È iniziato il corteggiamento delle formazioni sovraniste ed euroscettiche a quello che, dopo il voto del 26 maggio, si è imposto come il primo partito europeo per numero di seggi conquistati: il Brexit Party dell’ex leader di Ukip, Nigel Farage. A dare inizio al botta e risposta europeo è stato il responsabile esteri della Lega, Marco Zanni, dichiarando che l’incontro con Farage “è andato bene, stiamo lavorando” e “vediamo di chiudere per la settimana prossima con lui”. Una notizia che, se confermata, rafforzerebbe il nuovo fronte sovranista guidato da Matteo Salvini, ma indebolirebbe i Cinque Stelle in Europa, visto che fanno parte della stessa fazione che faceva parte del gruppo Efdd. Ma l’euroscettico britannico ha voluto subito abbassare i toni, spiegando di essersi “incontrato” col M5s “ed è andata in modo molto amichevole anche se abbiamo problemi interni da risolvere“.
Alla domanda dei reporter se stesse per abbandonare il gruppo condiviso con i pentastellati e con l’unico partito della nuova coalizione messa in piedi da Luigi Di Maio che ha passato la soglia di sbarramento, i croati di Zivi Zid (1 seggio), Farage ha risposto con una battuta: “Sono un Leaver, ma in questo caso sono per restare“. Dichiarazioni in contrasto con quelle di Zanni che ha invece fornito conferme sulle trattative con il partito britannico pro-Brexit: “Siamo a buon punto. Siamo convinti di poter chiudere. È ovvio – ha spiegato – che lui deve dichiarare che ha più opzioni, ma è un buon accordo ed è un beneficio comune stare insieme. Sono confidente che possiamo chiudere settimana prossima, al di là di quello che viene dichiarato pubblicamente”. Parole rispedite al mittente dallo stesso Farage: “La speculazione è una cosa straordinaria nella vita”.
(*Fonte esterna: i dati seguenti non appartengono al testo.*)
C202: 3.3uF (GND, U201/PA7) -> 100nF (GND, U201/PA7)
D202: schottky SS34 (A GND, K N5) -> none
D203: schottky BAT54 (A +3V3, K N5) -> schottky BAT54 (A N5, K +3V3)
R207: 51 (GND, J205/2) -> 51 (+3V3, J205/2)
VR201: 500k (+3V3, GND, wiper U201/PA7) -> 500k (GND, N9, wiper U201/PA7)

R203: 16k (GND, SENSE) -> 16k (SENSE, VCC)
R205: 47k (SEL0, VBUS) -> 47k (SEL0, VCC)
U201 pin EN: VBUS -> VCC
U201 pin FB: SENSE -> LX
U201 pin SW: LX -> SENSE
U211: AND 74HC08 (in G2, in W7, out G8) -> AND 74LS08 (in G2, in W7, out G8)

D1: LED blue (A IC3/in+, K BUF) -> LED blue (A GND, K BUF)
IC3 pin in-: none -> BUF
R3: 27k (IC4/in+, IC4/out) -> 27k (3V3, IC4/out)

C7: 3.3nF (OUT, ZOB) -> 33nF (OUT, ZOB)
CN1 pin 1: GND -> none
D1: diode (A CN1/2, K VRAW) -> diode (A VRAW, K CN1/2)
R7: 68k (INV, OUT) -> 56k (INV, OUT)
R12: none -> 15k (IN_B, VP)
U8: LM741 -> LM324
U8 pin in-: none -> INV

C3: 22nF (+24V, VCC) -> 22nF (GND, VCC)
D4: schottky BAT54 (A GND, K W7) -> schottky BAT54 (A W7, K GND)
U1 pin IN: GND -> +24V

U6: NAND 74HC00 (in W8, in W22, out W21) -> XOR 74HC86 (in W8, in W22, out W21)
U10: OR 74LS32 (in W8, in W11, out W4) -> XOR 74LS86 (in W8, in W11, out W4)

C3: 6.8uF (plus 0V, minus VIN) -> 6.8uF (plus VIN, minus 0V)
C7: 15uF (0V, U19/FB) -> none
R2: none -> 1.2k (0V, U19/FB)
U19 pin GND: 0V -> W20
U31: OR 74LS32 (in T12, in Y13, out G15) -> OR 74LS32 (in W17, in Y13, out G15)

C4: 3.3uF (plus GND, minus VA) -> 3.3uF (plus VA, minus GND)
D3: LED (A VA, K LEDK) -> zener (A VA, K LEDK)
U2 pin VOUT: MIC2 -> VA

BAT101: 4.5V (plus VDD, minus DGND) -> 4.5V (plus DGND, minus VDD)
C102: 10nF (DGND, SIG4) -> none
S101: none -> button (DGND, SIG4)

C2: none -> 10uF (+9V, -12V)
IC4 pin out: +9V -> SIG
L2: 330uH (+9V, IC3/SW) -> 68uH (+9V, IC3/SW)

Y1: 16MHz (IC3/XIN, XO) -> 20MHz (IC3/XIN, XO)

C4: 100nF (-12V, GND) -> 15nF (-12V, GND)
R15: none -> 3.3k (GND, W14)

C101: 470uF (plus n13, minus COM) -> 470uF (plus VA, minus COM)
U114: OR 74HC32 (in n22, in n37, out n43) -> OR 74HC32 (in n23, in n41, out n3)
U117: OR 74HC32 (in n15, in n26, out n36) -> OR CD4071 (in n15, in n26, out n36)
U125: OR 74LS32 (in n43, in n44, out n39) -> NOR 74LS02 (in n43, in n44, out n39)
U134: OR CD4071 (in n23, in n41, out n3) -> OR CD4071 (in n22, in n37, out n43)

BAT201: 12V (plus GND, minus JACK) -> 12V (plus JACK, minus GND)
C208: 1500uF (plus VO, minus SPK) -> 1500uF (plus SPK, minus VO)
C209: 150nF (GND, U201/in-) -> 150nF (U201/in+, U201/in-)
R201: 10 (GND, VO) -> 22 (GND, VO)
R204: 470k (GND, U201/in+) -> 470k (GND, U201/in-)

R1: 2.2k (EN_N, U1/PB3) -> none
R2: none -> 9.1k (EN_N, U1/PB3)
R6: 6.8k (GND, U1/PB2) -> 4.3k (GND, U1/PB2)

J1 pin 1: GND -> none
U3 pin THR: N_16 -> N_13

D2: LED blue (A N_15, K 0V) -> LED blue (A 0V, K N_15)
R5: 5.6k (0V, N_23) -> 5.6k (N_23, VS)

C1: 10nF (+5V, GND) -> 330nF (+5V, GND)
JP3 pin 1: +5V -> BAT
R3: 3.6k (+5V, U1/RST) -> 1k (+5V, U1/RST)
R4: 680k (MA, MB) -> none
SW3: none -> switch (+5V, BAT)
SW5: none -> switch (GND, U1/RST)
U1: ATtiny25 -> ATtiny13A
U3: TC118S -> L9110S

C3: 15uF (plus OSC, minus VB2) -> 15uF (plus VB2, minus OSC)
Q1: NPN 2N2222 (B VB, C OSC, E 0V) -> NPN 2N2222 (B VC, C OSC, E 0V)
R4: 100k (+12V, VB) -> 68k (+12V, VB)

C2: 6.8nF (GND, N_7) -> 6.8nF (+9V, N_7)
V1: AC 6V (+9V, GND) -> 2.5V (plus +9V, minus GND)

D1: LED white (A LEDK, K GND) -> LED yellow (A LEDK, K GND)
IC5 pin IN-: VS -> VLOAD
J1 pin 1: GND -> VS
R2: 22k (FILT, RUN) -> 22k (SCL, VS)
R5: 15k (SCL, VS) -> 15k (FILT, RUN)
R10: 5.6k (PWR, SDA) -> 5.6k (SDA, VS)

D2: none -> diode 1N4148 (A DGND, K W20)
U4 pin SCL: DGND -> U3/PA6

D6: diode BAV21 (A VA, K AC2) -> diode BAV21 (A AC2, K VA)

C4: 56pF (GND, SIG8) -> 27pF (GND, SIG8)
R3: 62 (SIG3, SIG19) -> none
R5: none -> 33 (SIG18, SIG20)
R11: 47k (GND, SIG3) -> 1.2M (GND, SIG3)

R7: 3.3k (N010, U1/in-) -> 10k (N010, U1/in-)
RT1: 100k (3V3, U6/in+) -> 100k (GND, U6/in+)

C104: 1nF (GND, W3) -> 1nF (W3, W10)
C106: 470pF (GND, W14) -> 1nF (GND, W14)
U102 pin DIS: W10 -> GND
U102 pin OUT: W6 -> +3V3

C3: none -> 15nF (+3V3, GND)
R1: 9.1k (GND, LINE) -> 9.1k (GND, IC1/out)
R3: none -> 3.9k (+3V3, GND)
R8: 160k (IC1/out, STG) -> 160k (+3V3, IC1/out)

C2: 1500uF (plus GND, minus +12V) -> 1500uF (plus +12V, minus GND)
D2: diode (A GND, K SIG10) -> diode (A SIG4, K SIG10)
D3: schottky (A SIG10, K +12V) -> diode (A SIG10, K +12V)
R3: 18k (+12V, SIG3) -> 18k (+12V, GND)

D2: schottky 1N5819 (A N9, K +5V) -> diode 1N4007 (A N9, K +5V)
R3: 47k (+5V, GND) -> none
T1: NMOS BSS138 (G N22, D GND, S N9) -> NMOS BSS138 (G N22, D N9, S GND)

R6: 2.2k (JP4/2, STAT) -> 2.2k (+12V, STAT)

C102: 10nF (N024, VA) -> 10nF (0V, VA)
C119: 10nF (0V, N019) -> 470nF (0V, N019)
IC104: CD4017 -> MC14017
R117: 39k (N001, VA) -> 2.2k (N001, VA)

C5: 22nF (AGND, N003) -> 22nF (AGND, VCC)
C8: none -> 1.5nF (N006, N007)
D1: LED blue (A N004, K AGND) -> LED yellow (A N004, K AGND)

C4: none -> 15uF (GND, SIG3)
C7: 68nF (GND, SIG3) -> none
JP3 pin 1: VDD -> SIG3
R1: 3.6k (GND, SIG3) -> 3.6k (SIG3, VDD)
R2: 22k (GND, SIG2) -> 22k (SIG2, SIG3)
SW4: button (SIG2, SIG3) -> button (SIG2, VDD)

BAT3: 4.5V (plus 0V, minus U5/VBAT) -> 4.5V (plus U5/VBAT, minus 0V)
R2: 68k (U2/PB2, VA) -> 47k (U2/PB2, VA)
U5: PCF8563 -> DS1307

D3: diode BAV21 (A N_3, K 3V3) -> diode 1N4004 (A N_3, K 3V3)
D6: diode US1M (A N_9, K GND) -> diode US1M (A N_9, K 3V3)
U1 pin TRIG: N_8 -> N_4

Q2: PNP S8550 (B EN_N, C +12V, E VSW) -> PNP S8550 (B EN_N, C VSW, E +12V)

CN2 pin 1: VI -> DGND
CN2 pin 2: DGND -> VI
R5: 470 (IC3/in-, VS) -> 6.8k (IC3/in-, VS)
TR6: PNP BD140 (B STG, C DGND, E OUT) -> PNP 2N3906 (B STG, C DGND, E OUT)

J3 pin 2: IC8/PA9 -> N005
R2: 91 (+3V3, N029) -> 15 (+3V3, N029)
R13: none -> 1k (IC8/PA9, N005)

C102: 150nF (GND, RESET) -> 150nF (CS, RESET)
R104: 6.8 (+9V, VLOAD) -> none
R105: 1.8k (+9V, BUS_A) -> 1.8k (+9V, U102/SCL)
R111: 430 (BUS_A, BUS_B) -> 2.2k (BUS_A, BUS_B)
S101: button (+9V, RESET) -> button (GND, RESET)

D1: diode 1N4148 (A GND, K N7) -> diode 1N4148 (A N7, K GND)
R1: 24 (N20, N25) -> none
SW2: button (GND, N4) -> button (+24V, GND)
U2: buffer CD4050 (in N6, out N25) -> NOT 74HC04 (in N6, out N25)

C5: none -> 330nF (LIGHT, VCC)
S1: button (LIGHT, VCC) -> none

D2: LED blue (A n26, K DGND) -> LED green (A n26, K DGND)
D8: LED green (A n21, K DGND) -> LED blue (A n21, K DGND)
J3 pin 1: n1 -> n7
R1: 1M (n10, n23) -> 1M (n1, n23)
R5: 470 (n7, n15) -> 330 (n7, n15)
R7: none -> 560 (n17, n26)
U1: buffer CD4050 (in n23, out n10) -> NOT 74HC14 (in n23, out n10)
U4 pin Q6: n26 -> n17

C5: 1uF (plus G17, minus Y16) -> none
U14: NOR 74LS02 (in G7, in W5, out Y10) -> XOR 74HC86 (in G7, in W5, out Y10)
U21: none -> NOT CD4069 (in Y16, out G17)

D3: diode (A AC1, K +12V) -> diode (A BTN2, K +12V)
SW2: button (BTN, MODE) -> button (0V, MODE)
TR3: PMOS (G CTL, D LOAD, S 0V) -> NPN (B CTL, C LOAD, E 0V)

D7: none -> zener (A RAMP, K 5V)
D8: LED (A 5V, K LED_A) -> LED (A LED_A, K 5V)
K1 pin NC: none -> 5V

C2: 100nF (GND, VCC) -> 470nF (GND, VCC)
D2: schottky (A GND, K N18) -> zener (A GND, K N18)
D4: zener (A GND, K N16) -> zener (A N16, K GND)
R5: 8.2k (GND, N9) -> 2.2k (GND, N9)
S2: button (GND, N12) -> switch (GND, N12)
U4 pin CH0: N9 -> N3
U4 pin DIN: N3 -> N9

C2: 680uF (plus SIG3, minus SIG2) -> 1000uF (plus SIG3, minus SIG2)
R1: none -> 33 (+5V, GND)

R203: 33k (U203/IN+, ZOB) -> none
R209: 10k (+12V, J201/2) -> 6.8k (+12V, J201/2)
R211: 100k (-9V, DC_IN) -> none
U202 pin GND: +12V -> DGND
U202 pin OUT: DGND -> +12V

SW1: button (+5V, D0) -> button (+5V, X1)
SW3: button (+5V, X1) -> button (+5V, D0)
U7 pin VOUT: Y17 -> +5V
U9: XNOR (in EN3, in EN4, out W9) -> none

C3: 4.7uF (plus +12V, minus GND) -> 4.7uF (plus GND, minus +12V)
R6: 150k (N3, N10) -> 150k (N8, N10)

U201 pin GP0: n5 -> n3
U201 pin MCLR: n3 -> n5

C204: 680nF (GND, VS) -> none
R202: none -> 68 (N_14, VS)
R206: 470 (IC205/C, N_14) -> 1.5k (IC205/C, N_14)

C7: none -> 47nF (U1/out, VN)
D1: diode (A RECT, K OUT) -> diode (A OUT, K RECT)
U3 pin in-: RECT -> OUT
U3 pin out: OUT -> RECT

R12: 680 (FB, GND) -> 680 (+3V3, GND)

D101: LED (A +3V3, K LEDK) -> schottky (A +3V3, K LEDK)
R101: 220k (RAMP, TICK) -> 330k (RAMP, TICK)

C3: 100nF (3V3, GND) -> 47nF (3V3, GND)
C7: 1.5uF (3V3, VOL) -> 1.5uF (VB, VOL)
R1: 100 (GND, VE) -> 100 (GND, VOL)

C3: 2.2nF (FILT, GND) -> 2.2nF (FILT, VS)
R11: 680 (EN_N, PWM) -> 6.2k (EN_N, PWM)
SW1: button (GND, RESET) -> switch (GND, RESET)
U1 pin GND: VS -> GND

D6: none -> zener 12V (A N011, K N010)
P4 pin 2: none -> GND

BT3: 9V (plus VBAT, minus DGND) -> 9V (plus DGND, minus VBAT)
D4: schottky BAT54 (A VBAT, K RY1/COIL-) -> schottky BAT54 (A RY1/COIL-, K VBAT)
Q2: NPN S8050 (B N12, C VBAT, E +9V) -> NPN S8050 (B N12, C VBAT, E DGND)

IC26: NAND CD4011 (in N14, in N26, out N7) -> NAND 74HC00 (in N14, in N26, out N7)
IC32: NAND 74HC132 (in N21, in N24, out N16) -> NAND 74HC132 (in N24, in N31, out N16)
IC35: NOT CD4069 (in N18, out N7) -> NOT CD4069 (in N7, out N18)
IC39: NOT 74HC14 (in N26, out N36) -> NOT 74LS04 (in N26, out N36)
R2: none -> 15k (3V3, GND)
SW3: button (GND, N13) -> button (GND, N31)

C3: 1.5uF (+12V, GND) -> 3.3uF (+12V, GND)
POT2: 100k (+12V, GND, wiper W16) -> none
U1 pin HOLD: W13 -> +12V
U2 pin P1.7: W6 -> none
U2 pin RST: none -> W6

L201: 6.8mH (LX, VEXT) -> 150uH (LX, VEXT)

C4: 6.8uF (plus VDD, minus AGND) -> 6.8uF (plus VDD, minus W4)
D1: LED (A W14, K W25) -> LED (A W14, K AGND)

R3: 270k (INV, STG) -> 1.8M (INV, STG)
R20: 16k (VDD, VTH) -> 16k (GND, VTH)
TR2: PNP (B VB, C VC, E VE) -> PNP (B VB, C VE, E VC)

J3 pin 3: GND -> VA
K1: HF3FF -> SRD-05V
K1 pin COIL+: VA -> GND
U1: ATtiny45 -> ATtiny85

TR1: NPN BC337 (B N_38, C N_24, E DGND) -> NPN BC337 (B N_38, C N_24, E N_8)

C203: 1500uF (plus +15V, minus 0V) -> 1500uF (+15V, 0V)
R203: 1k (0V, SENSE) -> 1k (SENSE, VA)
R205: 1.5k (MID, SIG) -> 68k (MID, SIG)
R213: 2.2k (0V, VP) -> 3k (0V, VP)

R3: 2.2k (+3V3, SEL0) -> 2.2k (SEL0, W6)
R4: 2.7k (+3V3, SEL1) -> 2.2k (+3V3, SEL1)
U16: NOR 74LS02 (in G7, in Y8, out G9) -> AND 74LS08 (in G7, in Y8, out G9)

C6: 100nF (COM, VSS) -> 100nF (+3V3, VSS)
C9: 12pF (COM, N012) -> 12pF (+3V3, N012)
Rimane da capire quanto il grande numero di seggi garantito da un’alleanza con il Brexit Party possa effettivamente portare giovamento e maggiori energie a un gruppo politico. Se il termine stabilito per l’uscita del Regno Unito dall’Unione venisse rispettato, i 29 britannici euroscettici peserebbero sugli equilibri europei solo fino al 31 ottobre, con scarse possibilità di poter intervenire nel processo di discussione e nomina delle alte cariche dell’Unione.